*** EXCERPTED TEXT ***

A DTM may take the form of a GRID or TIN (triangulated
irregular network). Spatial resolution of a GRID DTM is
inherently constrained to cell size — the smaller the cell size, the
higher the resolution — apart from the quality of the original
data. However, once generated, the source data are lost and no
improvement is possible. One can only down-sample a GRID
DTM (i.e., go to a larger cell size and, thus, lower resolution).
Creating a new DTM of a smaller cell size out of an existing
GRID DTM will not increase its spatial resolution. A TIN
DTM, on the other hand, does not suffer from this constraint
due to its adaptive nature, although a small elevation tolerance
may be employed to reduce data quantity in constructing a TIN.
Many large data providers (USGS, for instance) choose GRID
for their terrain data, due to its simplicity and relatively small
storage size. TIN is typically used in places where engineering
precision is required. Because of its sophisticated structure and
heavy overhead in storage (in order to keep topology), TIN is
rarely used to provide and maintain a large amount of terrain
data.
Obviously, GRID is preferred if format simplicity and storage
space are the concerns. However, TIN might be a better choice
if high precision is desirable, especially when terrain skeleton
information (such as break lines and local extreme points), and
other structure lines are important to preserve. A hybrid system
that uses both GRID and TIN may sound like a good solution, if
only it does not increase the complexity and difficulty in data
management and updating, as well as in determining when to
use GRID and when to use TIN.

*** End of EXCERPTED TEXT ***
*** EXTRACTED DATA ***

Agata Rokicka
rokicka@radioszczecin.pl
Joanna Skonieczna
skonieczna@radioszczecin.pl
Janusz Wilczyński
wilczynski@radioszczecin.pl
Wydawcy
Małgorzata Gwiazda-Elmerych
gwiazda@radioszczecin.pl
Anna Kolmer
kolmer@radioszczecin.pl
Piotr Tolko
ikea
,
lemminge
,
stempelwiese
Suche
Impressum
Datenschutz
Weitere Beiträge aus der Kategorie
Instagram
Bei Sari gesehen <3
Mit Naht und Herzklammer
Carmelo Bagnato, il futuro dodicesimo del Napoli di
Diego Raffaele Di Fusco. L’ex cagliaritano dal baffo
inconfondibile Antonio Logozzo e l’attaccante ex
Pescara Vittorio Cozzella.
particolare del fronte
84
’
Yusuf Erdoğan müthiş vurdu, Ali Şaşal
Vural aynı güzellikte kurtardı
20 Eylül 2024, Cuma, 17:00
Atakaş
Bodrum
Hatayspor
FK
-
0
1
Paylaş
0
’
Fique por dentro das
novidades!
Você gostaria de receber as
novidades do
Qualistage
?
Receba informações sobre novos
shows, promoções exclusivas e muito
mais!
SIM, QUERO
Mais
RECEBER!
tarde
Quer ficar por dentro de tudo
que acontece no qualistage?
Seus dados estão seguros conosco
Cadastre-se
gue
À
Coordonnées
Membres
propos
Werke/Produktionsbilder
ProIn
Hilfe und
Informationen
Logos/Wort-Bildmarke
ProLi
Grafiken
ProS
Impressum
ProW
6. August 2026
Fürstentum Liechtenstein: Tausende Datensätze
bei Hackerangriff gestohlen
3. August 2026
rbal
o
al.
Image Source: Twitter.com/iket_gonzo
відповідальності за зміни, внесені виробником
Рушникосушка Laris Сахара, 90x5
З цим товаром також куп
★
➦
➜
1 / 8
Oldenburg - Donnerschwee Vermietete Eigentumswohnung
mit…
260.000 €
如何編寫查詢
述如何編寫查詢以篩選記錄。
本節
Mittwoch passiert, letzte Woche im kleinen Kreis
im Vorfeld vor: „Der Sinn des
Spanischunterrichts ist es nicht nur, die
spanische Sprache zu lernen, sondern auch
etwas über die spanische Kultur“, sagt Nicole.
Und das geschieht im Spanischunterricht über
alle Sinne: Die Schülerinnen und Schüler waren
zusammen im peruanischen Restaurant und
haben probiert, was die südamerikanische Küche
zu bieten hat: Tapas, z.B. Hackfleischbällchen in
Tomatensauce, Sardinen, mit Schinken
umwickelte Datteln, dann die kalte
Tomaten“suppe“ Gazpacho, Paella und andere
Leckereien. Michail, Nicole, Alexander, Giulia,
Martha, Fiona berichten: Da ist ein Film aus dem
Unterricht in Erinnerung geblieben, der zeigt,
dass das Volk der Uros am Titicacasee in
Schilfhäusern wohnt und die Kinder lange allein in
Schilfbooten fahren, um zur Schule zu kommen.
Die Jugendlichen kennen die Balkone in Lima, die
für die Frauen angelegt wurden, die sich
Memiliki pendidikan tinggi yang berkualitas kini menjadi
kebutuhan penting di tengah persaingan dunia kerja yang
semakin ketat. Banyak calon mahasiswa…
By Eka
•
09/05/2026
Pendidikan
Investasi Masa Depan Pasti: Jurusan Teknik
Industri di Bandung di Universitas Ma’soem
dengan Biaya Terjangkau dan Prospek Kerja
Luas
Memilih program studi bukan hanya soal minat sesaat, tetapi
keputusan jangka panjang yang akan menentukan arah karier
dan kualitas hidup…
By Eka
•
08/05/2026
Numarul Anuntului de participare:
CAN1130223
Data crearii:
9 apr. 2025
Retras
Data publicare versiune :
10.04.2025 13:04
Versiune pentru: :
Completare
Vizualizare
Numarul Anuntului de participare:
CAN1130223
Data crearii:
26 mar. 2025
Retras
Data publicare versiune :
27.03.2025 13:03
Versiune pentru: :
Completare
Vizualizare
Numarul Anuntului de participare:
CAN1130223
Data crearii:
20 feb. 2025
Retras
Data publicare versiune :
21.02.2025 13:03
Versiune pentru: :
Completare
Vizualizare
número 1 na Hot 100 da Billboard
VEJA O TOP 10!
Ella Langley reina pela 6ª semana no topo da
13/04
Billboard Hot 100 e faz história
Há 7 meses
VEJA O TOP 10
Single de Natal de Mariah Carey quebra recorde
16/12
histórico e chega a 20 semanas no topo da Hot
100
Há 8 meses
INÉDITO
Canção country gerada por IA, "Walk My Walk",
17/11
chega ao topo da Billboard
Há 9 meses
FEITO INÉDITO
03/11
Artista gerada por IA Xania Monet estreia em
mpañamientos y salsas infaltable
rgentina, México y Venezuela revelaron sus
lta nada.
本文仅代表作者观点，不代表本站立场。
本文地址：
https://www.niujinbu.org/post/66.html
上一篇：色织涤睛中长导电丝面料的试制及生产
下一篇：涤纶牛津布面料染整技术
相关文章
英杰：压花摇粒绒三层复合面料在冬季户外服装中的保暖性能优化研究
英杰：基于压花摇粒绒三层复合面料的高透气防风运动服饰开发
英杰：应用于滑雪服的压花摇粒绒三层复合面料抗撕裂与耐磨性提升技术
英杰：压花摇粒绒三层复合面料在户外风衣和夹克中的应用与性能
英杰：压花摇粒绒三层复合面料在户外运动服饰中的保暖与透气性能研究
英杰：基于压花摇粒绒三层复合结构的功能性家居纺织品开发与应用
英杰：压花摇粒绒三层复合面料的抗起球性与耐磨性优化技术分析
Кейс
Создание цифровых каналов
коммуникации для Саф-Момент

*** End of EXTRACTED DATA ***

▸ YOUR INSTRUCTIONS
According to the text on digital terrain models, why do many large data providers choose GRID for their terrain data?

▸ RESULT OF THE EXERCISE
They choose it for its simplicity and relatively small storage size.